Minority owners represented by the Polisario claim they are not party to deals, and are exploited. Sahrawis claim they are blocked from jobs, healthcare, or from even having Sahrawi names.
“If you have a major oil or gas discovery off Western Sahara, this is a real potential game changer as there has not been a major economic stake in Western Sahara that gives you a black-and-white situation,” said Amrani.
Western Sahara’s Foreign Minister Mohamed Ould Salek said the world’s ignorance about or hindrance to its 40-year struggle is eroding the belief in peace.

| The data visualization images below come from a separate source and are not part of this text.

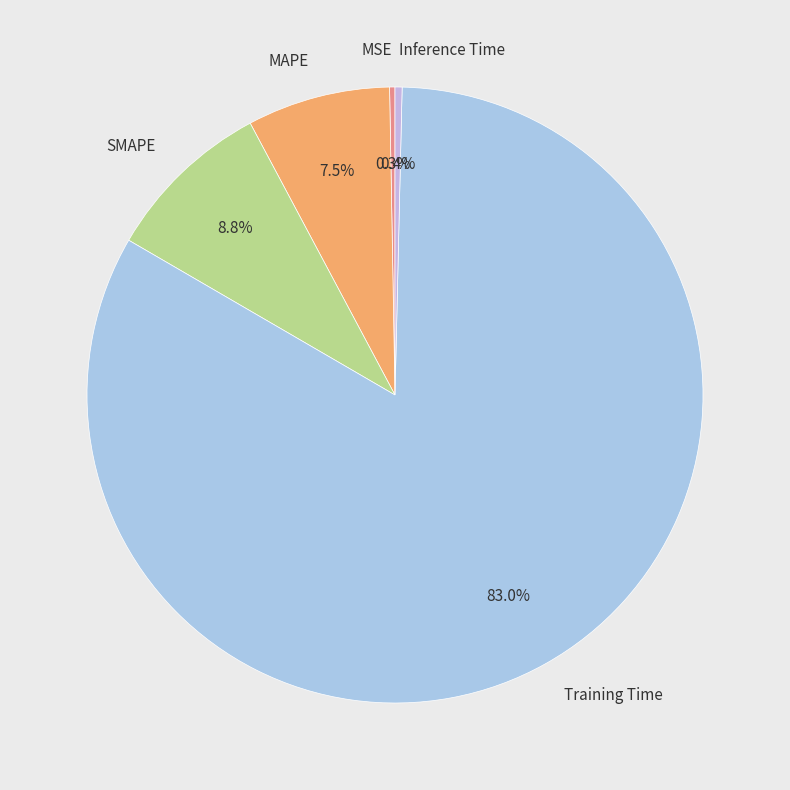

How many segments does this pie chart have?

5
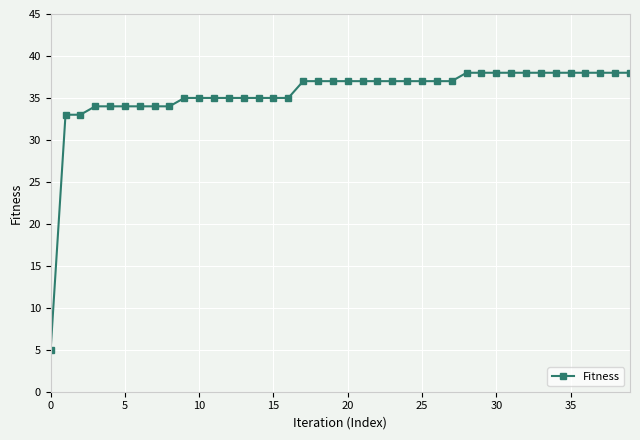

Reading left to right, list all the values displayed in this chart.

5	33	33	34	34	34	34	34	34	35	35	35	35	35	35	35	35	37	37	37	37	37	37	37	37	37	37	37	38	38	38	38	38	38	38	38	38	38	38	38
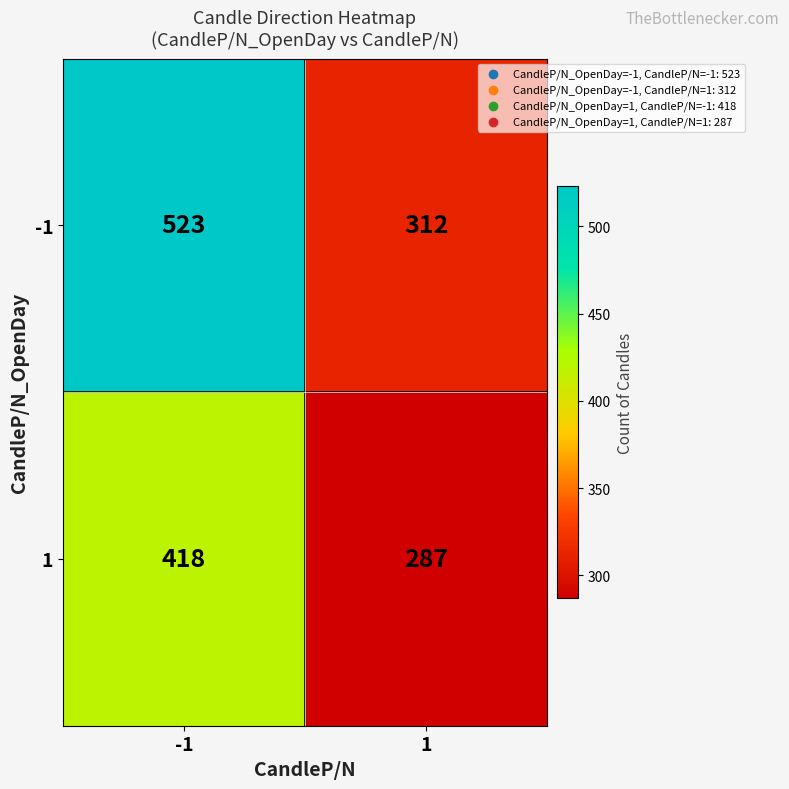

What is the spread (max minus min) of values at -1?

105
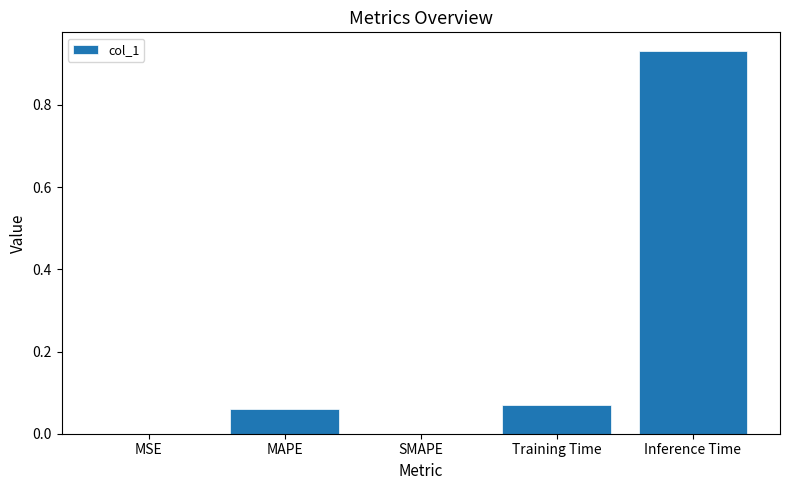

At which category does the chart reach its peak across all series?

Inference Time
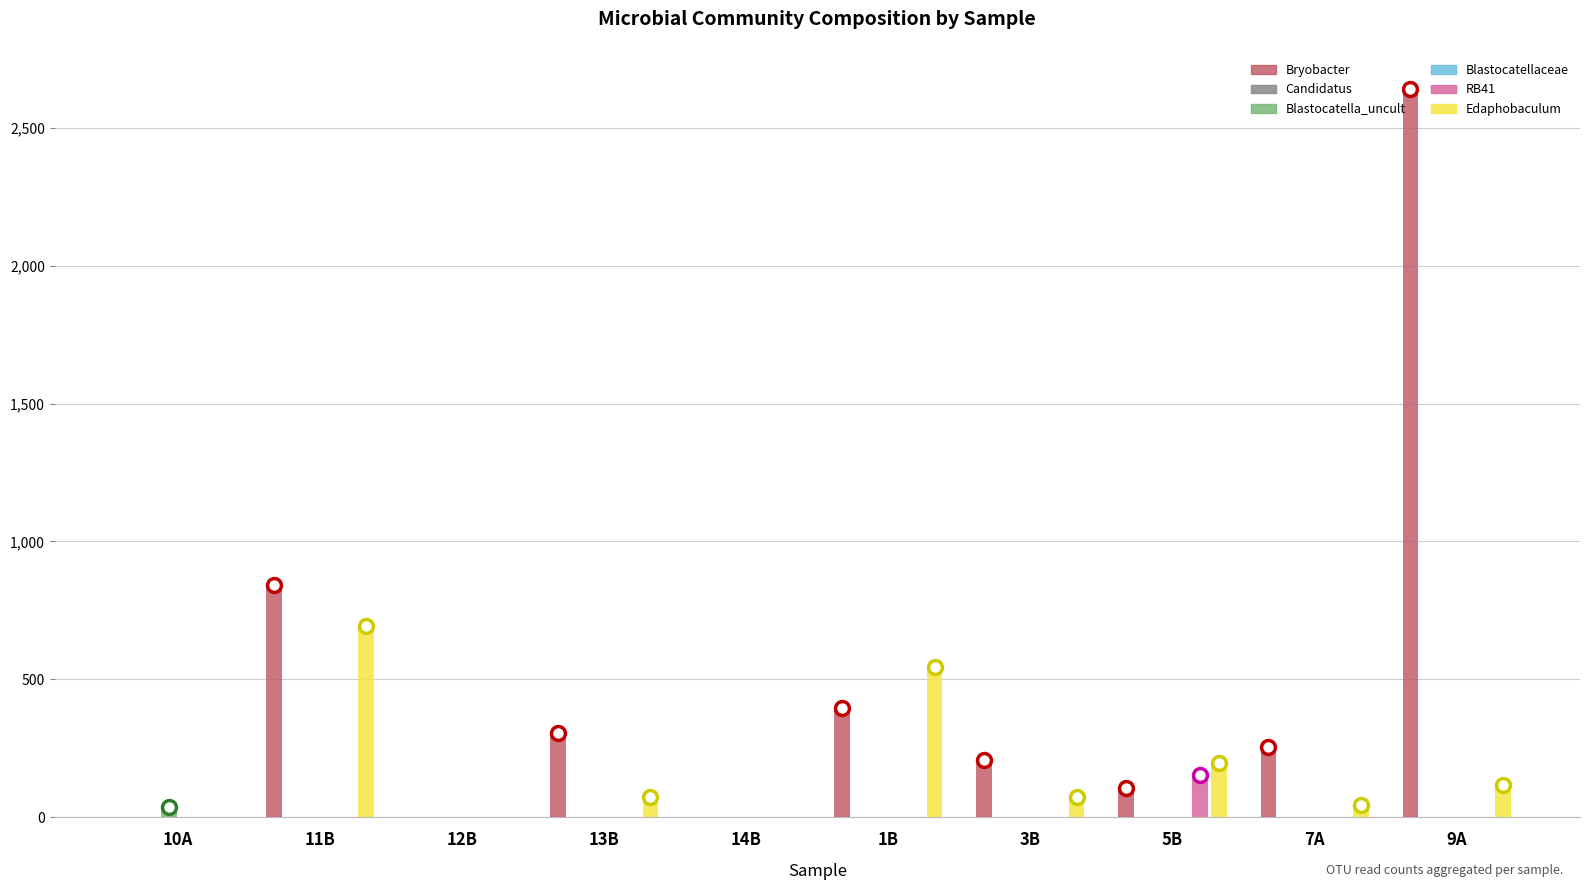

Which category has the lowest value across all series?

10A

“The unanimous position of the Sahwari young and older women and men is to go back to war to impose their right, because the UN has lost credibility on this issue. And the mistrust among the nation, especially the young generation, is very big,” Salek said.
“They feel that if they don’t go back to war to impose their right, the international community will not impose on Morocco to accept what has been agreed upon and implement what has been accepted.”
Sidahmed Bulahi, a former Polisario fighter whose weathered face belies his 55 years, laid down his arms only to lose a hand volunteering to clear one of the most land mined areas on Earth.
He doesn’t want “the world to think of the Sahrawis as warriors”, but said the views of the old guard are redundant.
“Our generation has done what it could. If the youth see that we should go back to war for the solution, then they know better than us.”
While Lamin talks of a “day where we turn our emotions into actions”, for many that day has already dawned.
“Most of the young people I know from my generation are capable and ready. We are just waiting from the call from the Polisario,” said 29-year-old Fadili Sidate.
Sidate runs a protest group called Cries Against The Wall. He said he doesn’t believe in peace “as year after year, it doesn’t work”, and condemned the Sahrawi to a slow death on “borrowed land”.
Back at the Berm, Barcelona-based artist Mohamed Yeslem is trying to “fight the most beautiful war” by planting paper flowers with scrawled peace messages from Spanish schoolchildren in a “peace garden”.
Yeslem came across land mines just metres into his mammoth “flower for every mine” project. Many youth protesters have lost limbs just approaching the wall.
“A lot of them could take up arms and with reason. But with art, with culture, our message is: ‘Give life, don’t kill,'” Yeslem said.
With only the sound of fluttering paper flowers filling the empty desert, the hope is this message will break through the wall of silence.